Researchers are still working out the complex ways in which genetics contributes to infection outcome. Having a mutation doesn’t always make someone vulnerable: IEIs can behave unpredictably. Many people carry immunodeficiency-related mutations without ever experiencing their effects — a phenomenon known as ‘incomplete penetrance’. And although most IEIs with severe effects become apparent in childhood, some might lie dormant for decades. In unpublished work, Meyts and her team identified a person who has a mutation that is linked to inflammatory disease, but whose symptoms emerged only after a SARS-CoV-2 infection.

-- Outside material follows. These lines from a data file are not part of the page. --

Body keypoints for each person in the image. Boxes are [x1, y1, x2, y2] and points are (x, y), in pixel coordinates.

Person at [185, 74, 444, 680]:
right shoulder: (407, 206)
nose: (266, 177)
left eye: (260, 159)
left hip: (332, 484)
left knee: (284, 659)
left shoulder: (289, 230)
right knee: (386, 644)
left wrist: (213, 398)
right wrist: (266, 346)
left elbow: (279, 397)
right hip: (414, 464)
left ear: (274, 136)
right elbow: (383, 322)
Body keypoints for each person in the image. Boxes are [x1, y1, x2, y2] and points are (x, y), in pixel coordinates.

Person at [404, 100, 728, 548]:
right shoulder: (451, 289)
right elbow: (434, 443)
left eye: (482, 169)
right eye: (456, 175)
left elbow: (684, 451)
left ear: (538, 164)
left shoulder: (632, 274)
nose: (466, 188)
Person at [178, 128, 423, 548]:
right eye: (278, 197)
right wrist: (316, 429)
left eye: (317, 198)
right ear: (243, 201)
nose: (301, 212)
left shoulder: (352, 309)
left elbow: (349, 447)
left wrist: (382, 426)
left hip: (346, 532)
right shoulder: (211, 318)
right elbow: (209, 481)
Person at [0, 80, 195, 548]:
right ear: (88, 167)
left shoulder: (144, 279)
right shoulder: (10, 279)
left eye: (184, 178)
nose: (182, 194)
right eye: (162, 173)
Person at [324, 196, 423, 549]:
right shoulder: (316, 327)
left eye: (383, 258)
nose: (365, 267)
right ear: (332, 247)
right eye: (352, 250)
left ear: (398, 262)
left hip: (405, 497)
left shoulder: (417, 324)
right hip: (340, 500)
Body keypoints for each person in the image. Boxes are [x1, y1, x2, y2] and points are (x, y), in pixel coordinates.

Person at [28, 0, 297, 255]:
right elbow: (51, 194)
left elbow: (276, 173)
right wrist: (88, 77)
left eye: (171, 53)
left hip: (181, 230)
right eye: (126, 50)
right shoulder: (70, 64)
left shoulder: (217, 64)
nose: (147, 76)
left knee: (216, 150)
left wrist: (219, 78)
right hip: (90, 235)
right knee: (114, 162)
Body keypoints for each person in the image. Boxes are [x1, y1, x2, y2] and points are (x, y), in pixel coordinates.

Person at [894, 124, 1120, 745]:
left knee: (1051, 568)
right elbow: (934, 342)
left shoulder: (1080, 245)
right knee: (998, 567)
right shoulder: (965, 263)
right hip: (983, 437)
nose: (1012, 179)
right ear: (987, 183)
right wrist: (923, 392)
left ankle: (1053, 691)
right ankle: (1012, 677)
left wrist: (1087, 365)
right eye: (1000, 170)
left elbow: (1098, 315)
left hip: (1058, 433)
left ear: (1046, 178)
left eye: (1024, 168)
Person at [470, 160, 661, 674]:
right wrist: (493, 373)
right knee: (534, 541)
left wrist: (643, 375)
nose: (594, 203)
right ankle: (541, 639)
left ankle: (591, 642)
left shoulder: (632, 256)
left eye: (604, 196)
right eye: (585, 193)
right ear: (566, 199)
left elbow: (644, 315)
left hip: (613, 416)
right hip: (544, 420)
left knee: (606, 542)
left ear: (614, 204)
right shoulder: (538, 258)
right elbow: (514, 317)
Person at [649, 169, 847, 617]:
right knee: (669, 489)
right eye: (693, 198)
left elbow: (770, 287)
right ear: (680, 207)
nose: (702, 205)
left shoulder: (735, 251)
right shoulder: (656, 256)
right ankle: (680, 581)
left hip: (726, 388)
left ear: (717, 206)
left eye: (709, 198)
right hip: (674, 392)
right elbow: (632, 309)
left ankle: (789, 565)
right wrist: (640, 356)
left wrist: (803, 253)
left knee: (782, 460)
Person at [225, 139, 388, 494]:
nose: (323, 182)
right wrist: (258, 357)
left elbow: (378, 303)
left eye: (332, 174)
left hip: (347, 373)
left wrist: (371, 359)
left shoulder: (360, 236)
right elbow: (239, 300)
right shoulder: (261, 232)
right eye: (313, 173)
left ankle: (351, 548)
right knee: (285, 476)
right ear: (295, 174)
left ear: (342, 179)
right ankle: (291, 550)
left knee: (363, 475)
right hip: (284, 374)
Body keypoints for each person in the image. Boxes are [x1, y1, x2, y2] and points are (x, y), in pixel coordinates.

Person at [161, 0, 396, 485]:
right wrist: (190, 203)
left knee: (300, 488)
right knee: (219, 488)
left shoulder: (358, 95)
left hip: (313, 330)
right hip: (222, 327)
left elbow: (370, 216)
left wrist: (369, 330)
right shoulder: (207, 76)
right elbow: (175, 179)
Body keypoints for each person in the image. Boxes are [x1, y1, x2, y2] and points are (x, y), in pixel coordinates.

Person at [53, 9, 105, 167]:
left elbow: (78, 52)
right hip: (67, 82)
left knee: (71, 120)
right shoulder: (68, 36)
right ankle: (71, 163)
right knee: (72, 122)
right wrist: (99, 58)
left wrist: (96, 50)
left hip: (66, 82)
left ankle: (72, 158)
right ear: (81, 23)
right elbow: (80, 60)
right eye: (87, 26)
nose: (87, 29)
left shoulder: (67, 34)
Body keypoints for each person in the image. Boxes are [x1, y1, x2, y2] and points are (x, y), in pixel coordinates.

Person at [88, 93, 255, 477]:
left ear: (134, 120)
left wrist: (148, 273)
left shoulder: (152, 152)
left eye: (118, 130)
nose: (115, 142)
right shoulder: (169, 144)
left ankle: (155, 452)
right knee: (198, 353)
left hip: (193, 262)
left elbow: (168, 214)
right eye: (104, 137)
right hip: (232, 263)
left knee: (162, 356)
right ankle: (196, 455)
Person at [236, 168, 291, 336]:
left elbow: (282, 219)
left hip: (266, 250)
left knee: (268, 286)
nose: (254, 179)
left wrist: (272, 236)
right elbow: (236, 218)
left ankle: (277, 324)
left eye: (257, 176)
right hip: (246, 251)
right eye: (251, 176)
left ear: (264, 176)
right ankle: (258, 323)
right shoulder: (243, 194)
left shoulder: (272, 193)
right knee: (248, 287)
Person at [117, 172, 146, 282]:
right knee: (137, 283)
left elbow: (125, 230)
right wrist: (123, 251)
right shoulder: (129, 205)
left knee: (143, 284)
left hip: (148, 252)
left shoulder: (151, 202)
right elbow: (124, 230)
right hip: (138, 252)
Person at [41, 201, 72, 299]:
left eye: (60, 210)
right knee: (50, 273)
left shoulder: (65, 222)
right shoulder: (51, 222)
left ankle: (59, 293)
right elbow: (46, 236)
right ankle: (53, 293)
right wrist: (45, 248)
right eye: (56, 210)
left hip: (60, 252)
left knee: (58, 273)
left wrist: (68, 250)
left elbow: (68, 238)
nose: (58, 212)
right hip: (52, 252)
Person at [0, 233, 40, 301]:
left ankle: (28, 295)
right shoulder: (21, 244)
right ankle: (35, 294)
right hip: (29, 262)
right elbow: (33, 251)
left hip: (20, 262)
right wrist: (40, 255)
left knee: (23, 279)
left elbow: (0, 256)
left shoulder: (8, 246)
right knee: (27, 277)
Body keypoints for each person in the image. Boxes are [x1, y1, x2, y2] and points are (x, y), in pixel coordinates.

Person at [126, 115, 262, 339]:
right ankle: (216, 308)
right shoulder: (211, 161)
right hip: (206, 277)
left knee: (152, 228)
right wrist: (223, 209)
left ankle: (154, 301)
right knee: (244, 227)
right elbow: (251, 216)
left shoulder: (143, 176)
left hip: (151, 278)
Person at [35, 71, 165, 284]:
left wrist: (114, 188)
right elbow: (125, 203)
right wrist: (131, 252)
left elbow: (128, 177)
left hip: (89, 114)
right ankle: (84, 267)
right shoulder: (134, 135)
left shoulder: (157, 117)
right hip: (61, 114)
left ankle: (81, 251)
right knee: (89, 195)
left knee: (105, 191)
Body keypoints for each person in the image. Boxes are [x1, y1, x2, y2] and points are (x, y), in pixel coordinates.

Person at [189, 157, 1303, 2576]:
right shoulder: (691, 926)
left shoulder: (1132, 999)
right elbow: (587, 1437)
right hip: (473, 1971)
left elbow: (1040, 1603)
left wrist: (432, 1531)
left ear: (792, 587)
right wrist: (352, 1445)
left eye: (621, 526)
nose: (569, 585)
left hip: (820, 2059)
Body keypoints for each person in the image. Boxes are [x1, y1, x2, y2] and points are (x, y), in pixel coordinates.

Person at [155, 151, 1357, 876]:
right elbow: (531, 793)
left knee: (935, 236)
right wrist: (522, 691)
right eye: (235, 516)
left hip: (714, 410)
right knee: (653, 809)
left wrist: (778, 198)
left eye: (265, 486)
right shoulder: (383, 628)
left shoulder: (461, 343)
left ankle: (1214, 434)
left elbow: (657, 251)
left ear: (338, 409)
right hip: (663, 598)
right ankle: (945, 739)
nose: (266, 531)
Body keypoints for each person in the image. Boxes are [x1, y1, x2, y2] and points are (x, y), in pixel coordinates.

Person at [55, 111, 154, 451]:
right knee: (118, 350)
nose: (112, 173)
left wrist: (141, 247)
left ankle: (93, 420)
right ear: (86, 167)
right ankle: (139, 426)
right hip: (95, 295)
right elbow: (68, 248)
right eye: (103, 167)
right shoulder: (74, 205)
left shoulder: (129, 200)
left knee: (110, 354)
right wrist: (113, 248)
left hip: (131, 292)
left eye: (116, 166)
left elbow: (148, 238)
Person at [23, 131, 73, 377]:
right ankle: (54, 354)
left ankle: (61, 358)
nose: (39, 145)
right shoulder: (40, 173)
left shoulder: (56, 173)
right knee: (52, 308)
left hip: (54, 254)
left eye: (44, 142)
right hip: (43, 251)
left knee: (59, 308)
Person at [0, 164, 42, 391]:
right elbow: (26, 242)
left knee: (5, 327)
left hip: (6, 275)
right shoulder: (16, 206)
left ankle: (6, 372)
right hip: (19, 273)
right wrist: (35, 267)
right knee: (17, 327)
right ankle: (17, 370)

Scientists are still working to identify which factors influence the severity of IEIs. In a 2025 study, Dusan Bogunovic, a paediatric immunologist at Columbia University in New York City, and his colleagues discovered that, in about 4% of IEIs, the disease-causing variant can be expressed differently in different cells6. The team also found evidence that this process might be regulated by epigenetic mechanisms, which are influenced by environmental factors — suggesting that, not only might the same IEIs manifest differently in different people, but the effects of these mutations could change over a person’s lifetime. Bogunovic’s team is currently searching for the factors, such as inflammation or certain infections, that might control this variable allele expression.